There are nine months left until most of the important provisions of the Affordable Care Act go into effect.
That’s enough time to make a perfect, brand-new human being from scratch. But we know the health care baby that will arrive on New Year’s Day is not going to be perfect; the best we can hope for is that it will not have life-threatening congenital defects.
Regular readers of this blog will be unsurprised to learn I am not optimistic.
I have written many times about the oncoming legislative train wreck the Affordable Care Act represents. As 2014 approaches, the realities of the law’s provisions are becoming clear to all except those who are most stubbornly clinging to the wishful thinking that substituted for sensible health care reform.
Information is gradually trickling out that points to large, and possibly massive, premium increases for the individuals and small groups – for example, entrepreneurs and professionals like architects and lawyers in sole practices – who will buy their coverage on the new exchanges. These increases will vary in size, of course, both by insurance company and region. The best guesses for rate hikes currently hover between 30 and 40 percent.

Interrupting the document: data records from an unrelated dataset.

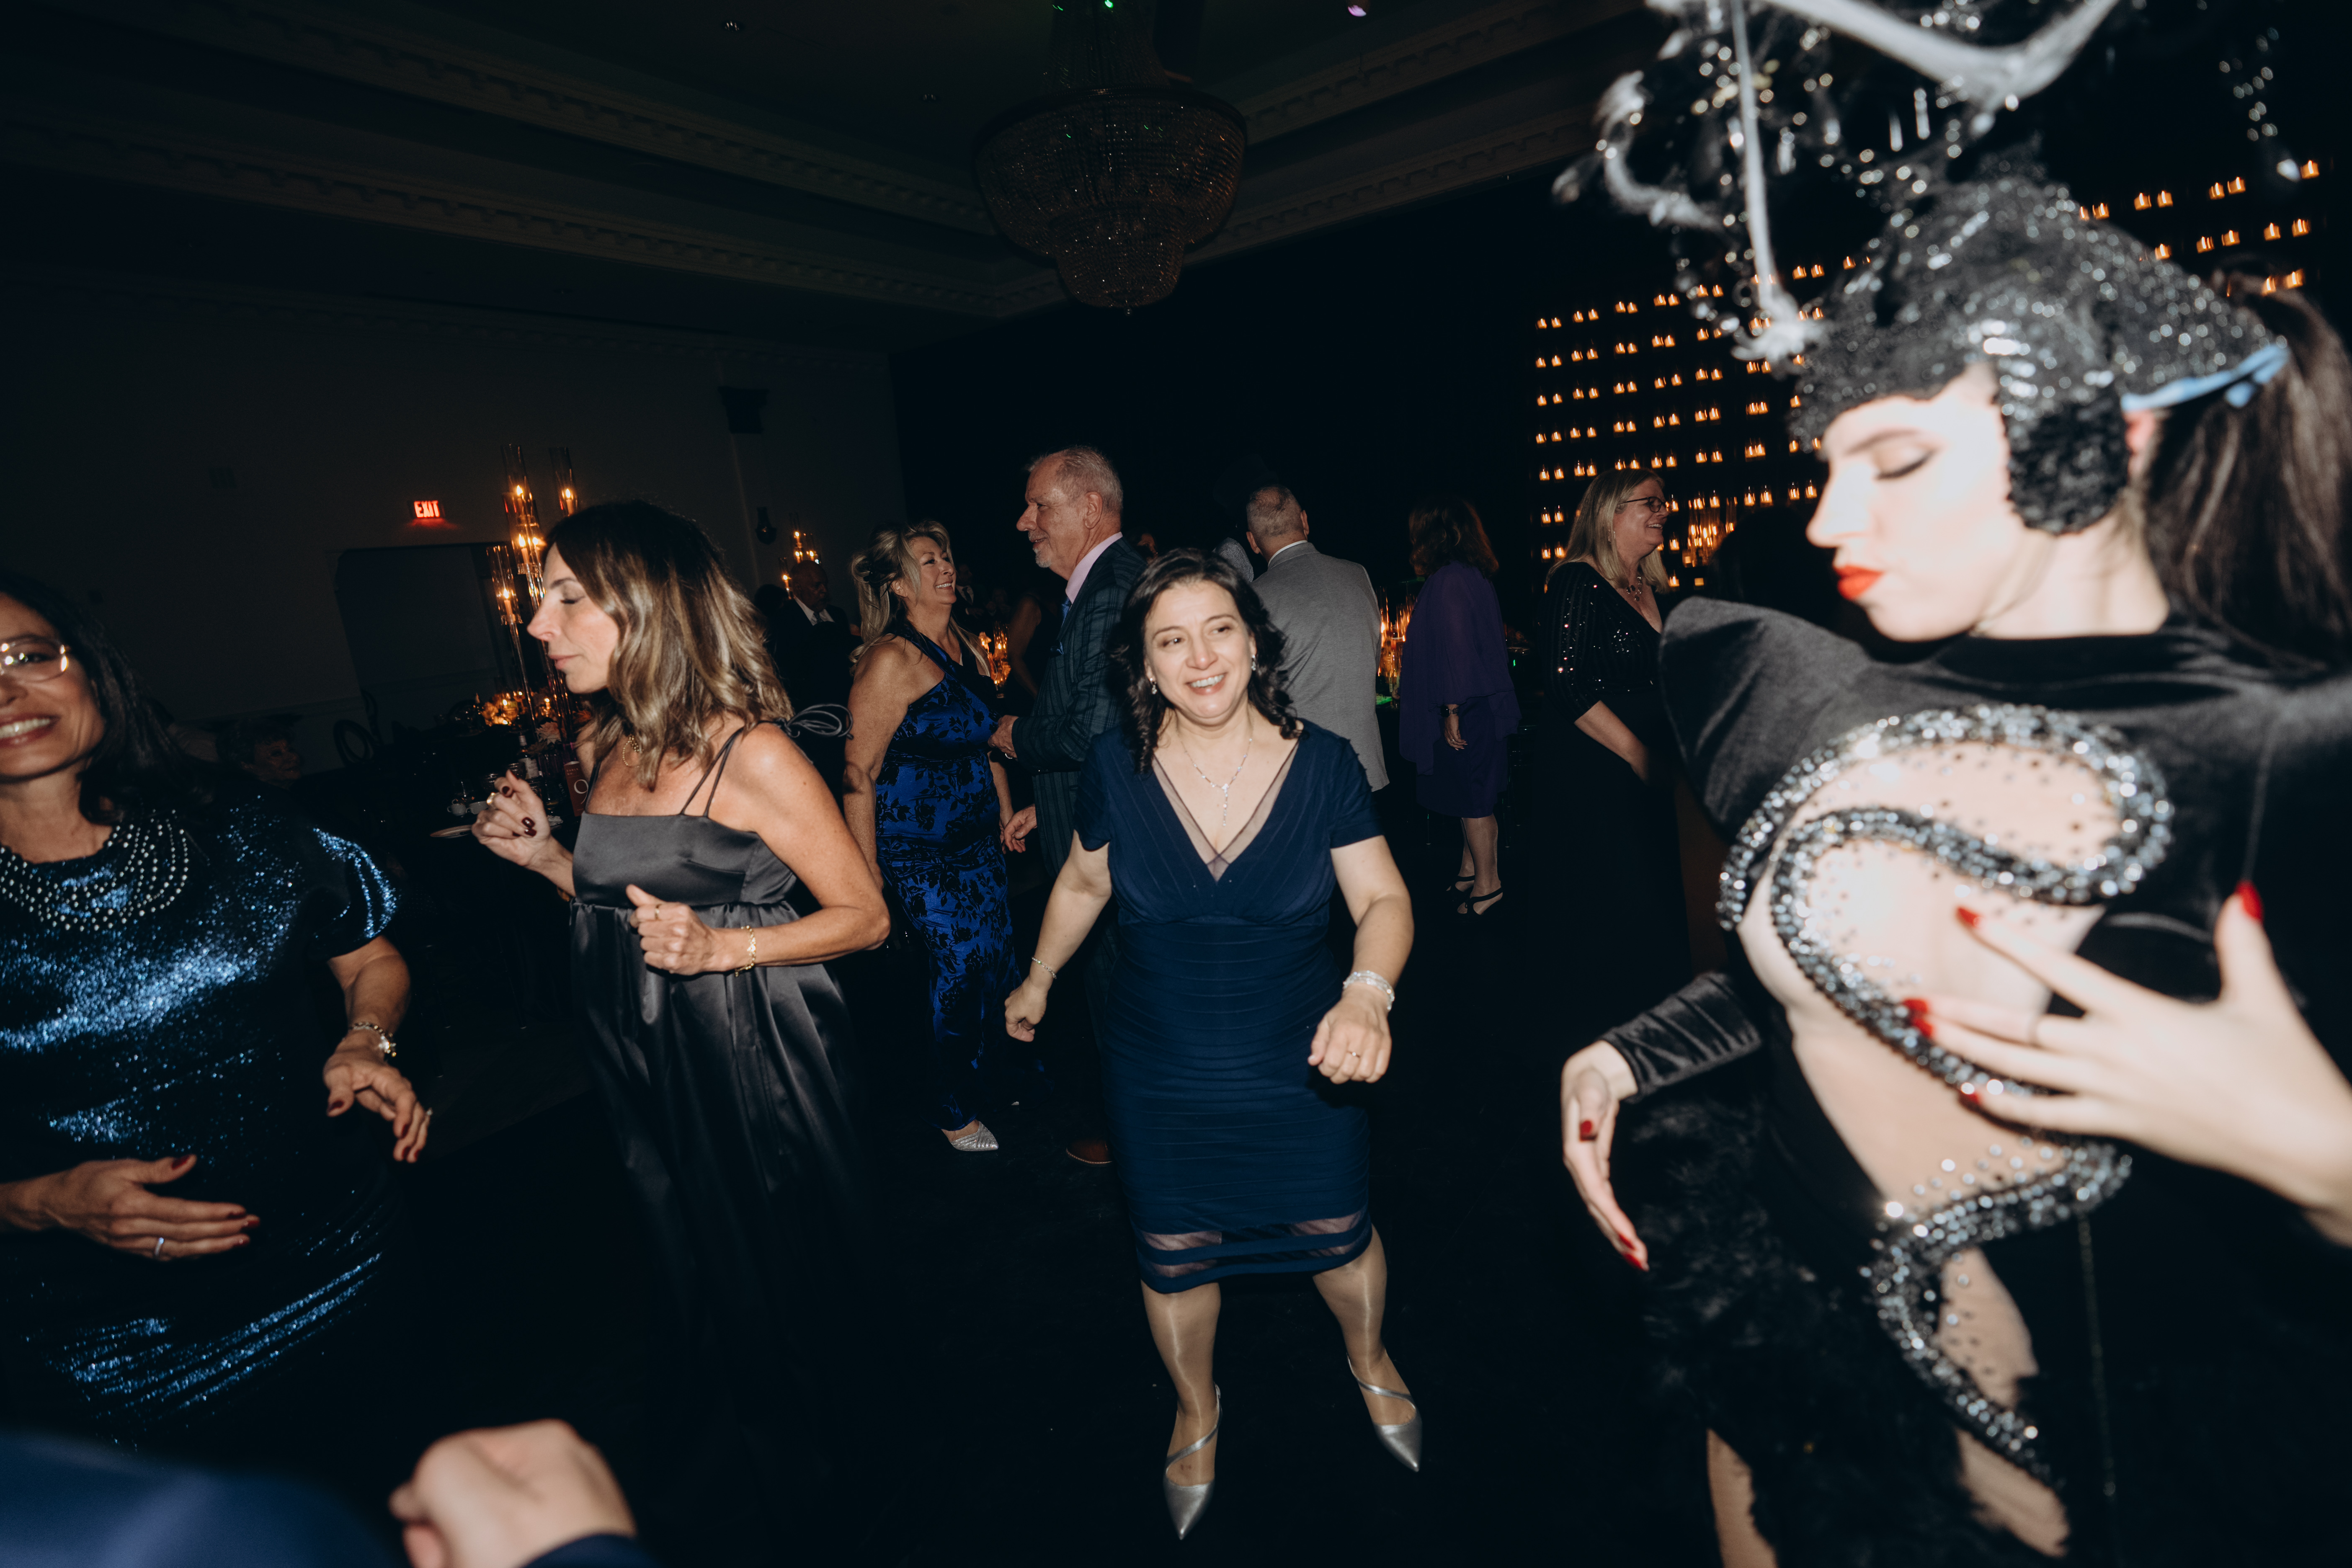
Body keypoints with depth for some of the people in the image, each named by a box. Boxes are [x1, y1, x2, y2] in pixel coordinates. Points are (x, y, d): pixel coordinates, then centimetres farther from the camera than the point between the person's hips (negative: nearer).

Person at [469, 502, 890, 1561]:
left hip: (754, 1072, -7)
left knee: (781, 1292, 13)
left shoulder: (751, 755, -19)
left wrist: (720, 948, -25)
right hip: (651, 1075, 7)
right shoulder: (607, 749, 5)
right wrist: (542, 856, 0)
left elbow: (863, 916, -15)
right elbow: (630, 904, 13)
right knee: (696, 1285, 24)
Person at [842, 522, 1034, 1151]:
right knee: (960, 965, -2)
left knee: (996, 957, 9)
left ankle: (981, 1079, 35)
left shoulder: (966, 644, 8)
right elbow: (859, 773, -16)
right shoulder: (891, 660, -16)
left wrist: (1006, 813, 16)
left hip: (977, 837, 7)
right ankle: (954, 1112, 22)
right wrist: (868, 873, -15)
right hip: (918, 849, -7)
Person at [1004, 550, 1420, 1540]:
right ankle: (1197, 1410, 52)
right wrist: (1038, 981, 15)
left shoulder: (1321, 763, -14)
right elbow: (1083, 882, 4)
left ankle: (1370, 1363, 57)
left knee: (1336, 1231, 20)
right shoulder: (1117, 766, -12)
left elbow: (1383, 899, -12)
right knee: (1175, 1255, 19)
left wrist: (1368, 994, -32)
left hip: (1300, 1069, 0)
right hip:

But in California, UnitedHealthCare warned its agents in December to expect raises of up to 116 percent in the individual market, with most of that figure directly due to the new law. This scenario may be an outlier, but there is no way to be sure yet.
Backers of the act say even the more moderate predicted consequences are overblown and unrealistic. They, in all likelihood, are still in denial. “We’re talking about a small sliver of the population that’s going to be affected,” Larry Levitt, senior vice president with the nonprofit Kaiser Family Foundation, told Cox Newspapers. Yet this “sliver” is largely composed of people the law was supposed to help – individuals without employer-provided coverage and employees of the small businesses that cannot offer the choice and value of larger employer-negotiated plans.

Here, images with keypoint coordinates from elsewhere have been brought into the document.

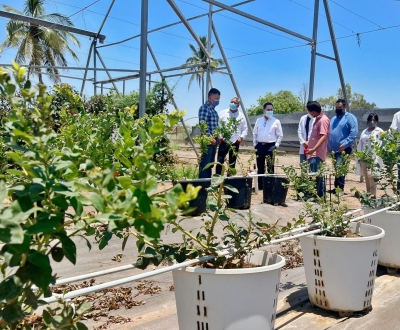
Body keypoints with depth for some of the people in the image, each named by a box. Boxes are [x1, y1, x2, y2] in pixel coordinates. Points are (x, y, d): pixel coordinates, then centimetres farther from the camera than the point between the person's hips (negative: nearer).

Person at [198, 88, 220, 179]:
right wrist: (210, 137, -20)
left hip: (214, 139, 9)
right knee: (205, 163, -7)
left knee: (210, 163, 13)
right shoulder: (204, 108, -10)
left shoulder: (213, 110, 18)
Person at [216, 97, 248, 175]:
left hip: (235, 142, 2)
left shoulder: (241, 116, 9)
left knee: (232, 162, 9)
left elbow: (245, 129, 10)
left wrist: (241, 137, -5)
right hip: (224, 141, -2)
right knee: (220, 161, -7)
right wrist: (219, 135, -9)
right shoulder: (223, 113, 5)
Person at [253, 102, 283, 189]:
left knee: (270, 167, -1)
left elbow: (280, 135, 3)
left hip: (270, 146, -3)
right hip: (260, 146, 3)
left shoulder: (276, 121, 2)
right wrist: (255, 144, 5)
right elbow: (254, 133, 13)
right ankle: (260, 185, 16)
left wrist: (276, 145, -6)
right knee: (260, 167, 8)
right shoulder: (259, 120, 10)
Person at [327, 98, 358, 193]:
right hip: (334, 149, 8)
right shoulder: (334, 119, 20)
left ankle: (340, 188, -10)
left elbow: (354, 133, -15)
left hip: (344, 149, -8)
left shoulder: (350, 117, -5)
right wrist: (328, 145, 13)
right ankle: (337, 187, 17)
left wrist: (345, 144, -22)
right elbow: (330, 133, 24)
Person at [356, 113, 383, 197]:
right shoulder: (364, 132, 17)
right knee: (367, 178, 10)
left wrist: (377, 159, -18)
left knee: (371, 177, -13)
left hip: (373, 158, -6)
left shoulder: (379, 132, -1)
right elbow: (360, 145, 16)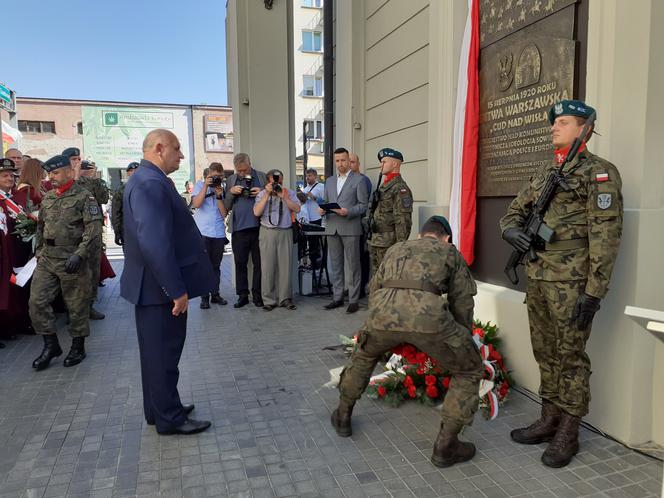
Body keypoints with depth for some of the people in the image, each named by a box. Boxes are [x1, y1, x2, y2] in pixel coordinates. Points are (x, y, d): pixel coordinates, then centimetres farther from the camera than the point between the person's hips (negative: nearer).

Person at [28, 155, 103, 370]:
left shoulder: (84, 197, -8)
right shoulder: (47, 198, 12)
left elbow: (93, 229, -15)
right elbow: (41, 227, 21)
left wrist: (79, 255, -22)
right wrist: (39, 252, 15)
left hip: (71, 260, -6)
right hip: (46, 260, 6)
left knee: (77, 305, 4)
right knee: (37, 301, 3)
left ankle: (78, 347, 20)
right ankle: (51, 344, 18)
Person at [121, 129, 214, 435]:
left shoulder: (148, 180, 12)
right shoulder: (151, 183, -21)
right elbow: (155, 243, -30)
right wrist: (177, 290, -25)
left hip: (155, 284, 10)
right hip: (159, 287, -10)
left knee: (158, 350, 19)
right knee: (164, 352, 3)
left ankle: (160, 409, 34)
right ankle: (169, 418, 19)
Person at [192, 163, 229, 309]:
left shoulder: (222, 189, 10)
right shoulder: (199, 185, 5)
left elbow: (224, 213, 2)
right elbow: (196, 204, -12)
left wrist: (219, 195, -8)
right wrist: (206, 186, -13)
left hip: (219, 232, 3)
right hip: (202, 232, -3)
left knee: (216, 266, 9)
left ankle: (215, 294, 18)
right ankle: (204, 297, 5)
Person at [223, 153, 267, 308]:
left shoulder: (262, 177, 7)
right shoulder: (231, 180, 11)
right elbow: (226, 206, 10)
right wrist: (231, 192, -6)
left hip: (259, 227, -1)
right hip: (239, 228, 1)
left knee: (259, 263, 4)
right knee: (240, 263, 6)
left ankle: (257, 295, 14)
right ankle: (242, 295, 15)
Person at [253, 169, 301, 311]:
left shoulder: (289, 193, 10)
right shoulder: (262, 194, 7)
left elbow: (297, 209, -3)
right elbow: (257, 212, -6)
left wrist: (283, 197, -10)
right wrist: (267, 195, -9)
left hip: (285, 232, 1)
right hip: (267, 232, -1)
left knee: (285, 266, 1)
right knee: (268, 267, 0)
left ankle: (285, 298, 10)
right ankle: (269, 300, 7)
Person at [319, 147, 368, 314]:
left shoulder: (358, 180, 1)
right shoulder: (329, 181, 17)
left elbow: (363, 205, -4)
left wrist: (348, 212, -19)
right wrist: (322, 210, -2)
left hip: (350, 228, -5)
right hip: (332, 228, 5)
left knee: (352, 266, -1)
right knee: (335, 265, 10)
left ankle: (353, 300, 6)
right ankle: (337, 298, 19)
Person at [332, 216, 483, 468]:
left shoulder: (395, 249, 37)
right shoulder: (451, 253, 29)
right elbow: (462, 303, 26)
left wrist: (386, 331, 52)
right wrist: (463, 342, 41)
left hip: (382, 311, 4)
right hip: (428, 314, -3)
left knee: (364, 356, 37)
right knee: (469, 371, 22)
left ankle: (343, 417, 46)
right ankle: (445, 447, 22)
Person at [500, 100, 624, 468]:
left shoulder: (599, 172, -6)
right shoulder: (543, 173, 16)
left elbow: (605, 234, -13)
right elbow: (514, 211, 21)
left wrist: (594, 290, -18)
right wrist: (511, 229, -4)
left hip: (571, 282, -7)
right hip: (537, 278, 7)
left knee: (570, 357, 3)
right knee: (545, 353, 15)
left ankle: (567, 434, 16)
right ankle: (549, 420, 28)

The new health care exchanges are supposed to open in just seven months. Yet just this week, the administration announced that in the 33 states where Washington will be running or helping to run exchanges, small-group employers are likely to have no choice of plans until 2015 at the earliest. Like Henry Ford’s Model T, small groups can get any color of coverage they want, as long as it’s black.
Worse, the competition that the administration promised will hold down prices may simply not show up, even once the exchanges are up and running. Insurers are hardly in a hurry to craft a variety of plans which will all cost more than consumer advocates hoped, and which will accordingly give insurers a fresh batch of PR headaches.

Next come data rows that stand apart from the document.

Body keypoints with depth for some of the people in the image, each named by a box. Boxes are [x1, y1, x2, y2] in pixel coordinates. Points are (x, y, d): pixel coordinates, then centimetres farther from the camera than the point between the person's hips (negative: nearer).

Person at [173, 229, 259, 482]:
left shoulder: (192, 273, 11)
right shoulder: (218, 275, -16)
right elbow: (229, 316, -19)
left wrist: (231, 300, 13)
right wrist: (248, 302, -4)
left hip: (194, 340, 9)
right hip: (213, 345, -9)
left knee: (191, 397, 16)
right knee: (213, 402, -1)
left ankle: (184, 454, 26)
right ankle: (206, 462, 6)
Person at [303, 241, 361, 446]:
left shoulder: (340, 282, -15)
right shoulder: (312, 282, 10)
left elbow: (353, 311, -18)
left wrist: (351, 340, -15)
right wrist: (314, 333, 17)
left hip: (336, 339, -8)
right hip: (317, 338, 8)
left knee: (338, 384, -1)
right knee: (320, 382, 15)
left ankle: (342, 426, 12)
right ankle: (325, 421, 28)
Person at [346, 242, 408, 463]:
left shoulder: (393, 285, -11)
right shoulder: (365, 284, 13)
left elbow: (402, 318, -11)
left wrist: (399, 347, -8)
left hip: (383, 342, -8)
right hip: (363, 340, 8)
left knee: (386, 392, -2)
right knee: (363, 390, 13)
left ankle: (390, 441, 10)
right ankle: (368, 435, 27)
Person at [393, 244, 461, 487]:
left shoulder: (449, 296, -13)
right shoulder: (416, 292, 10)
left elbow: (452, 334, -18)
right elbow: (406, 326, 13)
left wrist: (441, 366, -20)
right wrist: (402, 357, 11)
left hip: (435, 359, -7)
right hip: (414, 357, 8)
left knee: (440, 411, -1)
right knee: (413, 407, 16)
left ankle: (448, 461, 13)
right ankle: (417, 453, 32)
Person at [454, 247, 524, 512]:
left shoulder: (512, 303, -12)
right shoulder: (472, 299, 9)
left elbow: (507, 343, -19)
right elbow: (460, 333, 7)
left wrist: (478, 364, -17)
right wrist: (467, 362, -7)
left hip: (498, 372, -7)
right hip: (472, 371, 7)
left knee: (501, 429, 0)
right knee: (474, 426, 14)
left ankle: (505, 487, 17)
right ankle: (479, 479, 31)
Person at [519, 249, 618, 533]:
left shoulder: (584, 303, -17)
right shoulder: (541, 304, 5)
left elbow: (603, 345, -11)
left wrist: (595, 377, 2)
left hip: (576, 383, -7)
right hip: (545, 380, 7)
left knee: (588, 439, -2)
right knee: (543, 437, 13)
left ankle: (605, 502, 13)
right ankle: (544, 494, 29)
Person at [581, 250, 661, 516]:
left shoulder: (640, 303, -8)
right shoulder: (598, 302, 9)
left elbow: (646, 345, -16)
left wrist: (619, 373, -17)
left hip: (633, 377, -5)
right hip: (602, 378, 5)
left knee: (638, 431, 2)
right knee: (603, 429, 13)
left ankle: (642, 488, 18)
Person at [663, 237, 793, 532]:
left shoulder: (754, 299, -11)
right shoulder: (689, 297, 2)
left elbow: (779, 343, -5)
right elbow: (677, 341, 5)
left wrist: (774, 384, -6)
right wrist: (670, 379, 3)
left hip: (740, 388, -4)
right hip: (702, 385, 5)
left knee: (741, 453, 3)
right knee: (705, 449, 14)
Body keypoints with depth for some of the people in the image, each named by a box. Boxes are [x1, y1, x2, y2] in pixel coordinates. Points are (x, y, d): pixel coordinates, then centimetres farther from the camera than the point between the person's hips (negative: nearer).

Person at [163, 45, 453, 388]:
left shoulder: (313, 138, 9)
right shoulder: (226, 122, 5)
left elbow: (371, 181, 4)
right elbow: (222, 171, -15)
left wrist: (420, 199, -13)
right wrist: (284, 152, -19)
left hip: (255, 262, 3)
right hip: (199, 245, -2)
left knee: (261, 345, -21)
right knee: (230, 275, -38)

In states where the exchanges are not waiting for federal support, such as Minnesota, insurers are also saying they may not be able to make deadlines for submitting plans for state approval.
Even exchanges that offer several choices may find that all are priced so high that young, healthy individuals and employees would rather pay the relatively modest and poorly enforced penalty for remaining uninsured. The entire point of focusing on universal coverage is to control costs by spreading them among a large pool of policyholders, including those who are likely to need little in the way of care. But those are the very same people who are more apt to go without coverage if premiums rise too high.
The Affordable Care Act is here. It isn’t going to go away any time soon, if ever. And while I never had high hopes for this law, I take no satisfaction in seeing the country’s health care delivery system made worse than it already was. Unfortunately, as the future becomes clearer, this is the logical outcome of a system that relies on private insurance but which has undermined the economics of such insurance at every turn.
This baby is going to spend a lot of time in neonatal ICU, I fear, before it even stands a chance of thriving on its own.